• _Written exercise_: Please list each line in the data below that contains the word "Example", treating uppercase and lowercase as different.

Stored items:

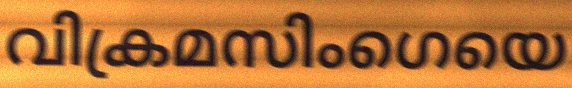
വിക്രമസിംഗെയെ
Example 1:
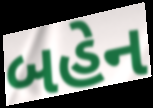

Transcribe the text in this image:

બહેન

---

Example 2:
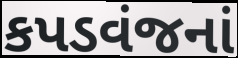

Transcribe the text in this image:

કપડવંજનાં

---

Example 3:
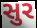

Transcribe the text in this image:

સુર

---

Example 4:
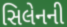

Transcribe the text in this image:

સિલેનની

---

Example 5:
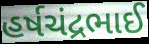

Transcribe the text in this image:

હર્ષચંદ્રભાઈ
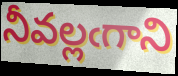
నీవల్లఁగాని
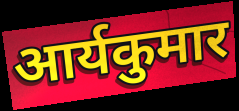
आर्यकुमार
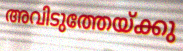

• _Answer in full_:
Example 1:
Example 2:
Example 3:
Example 4:
Example 5:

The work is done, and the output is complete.